Although officers in England and Wales are outlawed from striking, the union said 80% had walked out for half a day.
Unions are protesting against proposed government changes to public sector pensions. These would result in workers having to:
- pay more into their pension
- work for longer
- accept a pension based on a "career average" salary, rather than the current final salary arrangement which currently applies to many workers
The unions complain that the changes will leave public sector staff paying more and working longer for less.
Lynn Henderson, Scottish secretary for the PCS, said: "This strike is part of a national co-ordinated campaign in defence of public sector pensions. Scottish public sector workers are suffering pension losses, at the same time as their pay is being frozen for a second year by Scottish and UK governments.
"The targeting of public sector pensions by the UK government is part of the flawed economic agenda of austerity which disguises a wider ideological attack on the public sector and public sector workers."
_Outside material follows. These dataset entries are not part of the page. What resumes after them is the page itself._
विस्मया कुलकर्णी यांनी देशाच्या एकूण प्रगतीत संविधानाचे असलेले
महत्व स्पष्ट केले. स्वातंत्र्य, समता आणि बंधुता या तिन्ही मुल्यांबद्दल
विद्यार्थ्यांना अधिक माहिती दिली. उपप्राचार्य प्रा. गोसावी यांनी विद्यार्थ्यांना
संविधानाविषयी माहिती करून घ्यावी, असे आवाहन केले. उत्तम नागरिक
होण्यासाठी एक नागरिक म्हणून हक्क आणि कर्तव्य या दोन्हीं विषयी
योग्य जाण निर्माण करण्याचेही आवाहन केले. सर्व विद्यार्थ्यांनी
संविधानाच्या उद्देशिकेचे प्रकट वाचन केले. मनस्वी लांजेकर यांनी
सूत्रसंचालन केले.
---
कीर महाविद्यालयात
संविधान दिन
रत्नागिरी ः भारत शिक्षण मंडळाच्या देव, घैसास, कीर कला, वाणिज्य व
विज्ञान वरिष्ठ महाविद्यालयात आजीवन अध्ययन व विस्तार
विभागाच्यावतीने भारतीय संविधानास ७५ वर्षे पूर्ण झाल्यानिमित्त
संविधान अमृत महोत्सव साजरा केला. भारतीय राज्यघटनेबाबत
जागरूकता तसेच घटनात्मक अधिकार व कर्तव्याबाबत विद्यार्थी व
The Prison Officers Association in Scotland said its members were particularly worried they would be forced to work into their late 60s.
Phil Fairlie, the POA's Scottish national chairman, said: "We believe the UK government owes our members a duty of care and the right to retire with dignity in a good state of mental and physical health and not to be subjected to the stressful and demanding environment of a prison in their elder years.
"A pension age of 68 is simply not acceptable to this union."
Scotland's Finance Secretary John Swinney said the civil service pension scheme was reserved to Westminster.
He added: "The UK government's short-term changes to pensions are nothing more than a cash grab to reduce the deficit and do nothing to address the sustainability of pensions over the long term.
"In partnership with trade unions and employer representatives, we are already discussing the long-term reform of public sector pensions in Scotland to apply from April 2015 that will reflect the unique nature of our workforce."